Schenectady Civilian Police Review Board seeks more powers

File

File

SCHENECTADY — The Schenectady Civilian Police Review Board is recommending it have expanded powers and a more formal structure, as the city works on plans to comply with the state mandate to review and reform policing.

The nine-member board, which has been in existence since 2002, is looking for several changes that would strengthen its powers. The recommendations were received Tuesday by the City Council, which would have to approve them, just before the council’s Public Safety Committee meeting.

Among things the Civilian Police Review Board is nearly unanimous about is asking for the ability to review police body-camera footage and recorded phone conversation when it investigates complaints about police misconduct, have better training for review board members, and extending the deadline for filing a complaint from 45 days to six months, and to publicly announce their meetings.

The board also was in favor, though by 4-3 split votes, of having access to personal information on the officers the board is investigating, who are now anonymous. (Members would sign non-disclosure agreements, and confidential informants and undercover officers would be exempted.)

Councilwoman Marion Porterfield, who has been pushing the hardest for the council to publicly discuss police reform issues, said she expects the review board recommendations to be discussed at the Feb. 1 Public Safety Committee meeting. She is a member of the committee.

A separate task force — the Police Reform & Reinvention Collaborative — has been working on the city’s efforts to comply with the reform order issued by Gov. Andrew Cuomo during last summer’s Black Lives Matter protests. There were several protests in Schenectady.

Porterfield said a beefed-up Civilian Police Review Board could play an integral role in police reform. ”Maybe not every community has a police civilian review board, but we do,” she said.

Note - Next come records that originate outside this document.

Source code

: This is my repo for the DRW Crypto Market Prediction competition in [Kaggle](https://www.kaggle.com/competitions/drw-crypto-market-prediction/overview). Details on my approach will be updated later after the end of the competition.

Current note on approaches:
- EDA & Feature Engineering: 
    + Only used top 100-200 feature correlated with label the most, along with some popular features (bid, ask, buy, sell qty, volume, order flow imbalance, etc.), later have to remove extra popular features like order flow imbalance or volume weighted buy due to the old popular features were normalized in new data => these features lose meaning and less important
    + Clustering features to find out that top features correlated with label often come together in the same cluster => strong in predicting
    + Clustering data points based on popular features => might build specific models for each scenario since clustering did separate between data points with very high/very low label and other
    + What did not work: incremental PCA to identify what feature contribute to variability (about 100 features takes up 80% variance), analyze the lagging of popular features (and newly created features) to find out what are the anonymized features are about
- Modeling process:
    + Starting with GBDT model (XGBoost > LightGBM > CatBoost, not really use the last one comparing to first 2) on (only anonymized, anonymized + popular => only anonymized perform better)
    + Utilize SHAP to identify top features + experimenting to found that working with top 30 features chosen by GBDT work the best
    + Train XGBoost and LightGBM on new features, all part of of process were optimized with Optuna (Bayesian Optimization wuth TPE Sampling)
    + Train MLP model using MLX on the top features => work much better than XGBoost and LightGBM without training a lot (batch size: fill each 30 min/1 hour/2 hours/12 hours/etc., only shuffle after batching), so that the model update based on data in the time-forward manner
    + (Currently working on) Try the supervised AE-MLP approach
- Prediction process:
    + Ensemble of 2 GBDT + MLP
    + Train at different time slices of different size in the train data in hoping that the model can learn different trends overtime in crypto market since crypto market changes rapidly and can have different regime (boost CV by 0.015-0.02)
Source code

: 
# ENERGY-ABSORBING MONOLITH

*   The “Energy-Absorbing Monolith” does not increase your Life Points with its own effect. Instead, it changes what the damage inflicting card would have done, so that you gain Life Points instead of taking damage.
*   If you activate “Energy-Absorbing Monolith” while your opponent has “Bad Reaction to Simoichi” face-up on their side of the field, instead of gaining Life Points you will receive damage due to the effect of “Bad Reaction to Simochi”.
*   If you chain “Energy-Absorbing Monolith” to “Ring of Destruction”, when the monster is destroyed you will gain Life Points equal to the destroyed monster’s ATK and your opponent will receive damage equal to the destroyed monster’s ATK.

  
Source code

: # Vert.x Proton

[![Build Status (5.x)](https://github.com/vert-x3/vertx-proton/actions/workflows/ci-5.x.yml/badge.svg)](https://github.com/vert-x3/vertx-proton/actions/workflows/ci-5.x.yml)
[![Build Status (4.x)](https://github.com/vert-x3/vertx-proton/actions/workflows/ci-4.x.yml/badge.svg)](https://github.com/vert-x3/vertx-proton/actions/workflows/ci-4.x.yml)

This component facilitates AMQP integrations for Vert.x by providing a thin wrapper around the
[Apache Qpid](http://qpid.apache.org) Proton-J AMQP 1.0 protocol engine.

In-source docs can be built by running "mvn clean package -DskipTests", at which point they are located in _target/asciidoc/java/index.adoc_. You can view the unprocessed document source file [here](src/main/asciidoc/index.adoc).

She also cautioned other council members that time is starting to run short, since municipal police reform plans are due to the governor by April 1.

The CPRB recommendations come after a series of Zoom meetings, some involving council members.

“Our board decided to work together independently of the collabortative to propose a set of improvements that might serve as a basis for government discussion and action,” the board said in its report to the council.

In the past, the board, which includes non-police representatives of the city and appointees from seven outside-government community organizations, has met as needed to review civilian complaints about police conduct. Its jurisdiction has been limited, though, because it doesn’t review complaints in which a lawsuit or notice of claim against the city has been filed. Under current rules, it also doesn’t have access to the Police Department’s internal investigation files.

While the substance of the recommendations wasn’t discussed at the committee meeting, some council members expressed support for the review board’s work.

Councilman Ed Kosiur, who is retiring later this month, said if funding were available, he would like to see the board have a paid executive director.

The civilian review board was created at the behest of civil rights and community leaders in 2002, at a time when the Schenectady Police Department had a reputation for tolerating officer misconduct. There has been tremendous progress in reforming the Police Department since then, Mayor Gary McCarthy said.

While changes to the review board’s operations would require City Council approval, at least one reform recommendation have already gone forward unilaterally.

McCarthy and Police Chief Eric Clifford have implemented a policy that Police Department recruits are reviewed by a civilian board — an initiative singled out for praise by Cuomo at a governor’s press briefing last week. The mayor and the chief have the authority to change the hiring process on their own, the mayor said.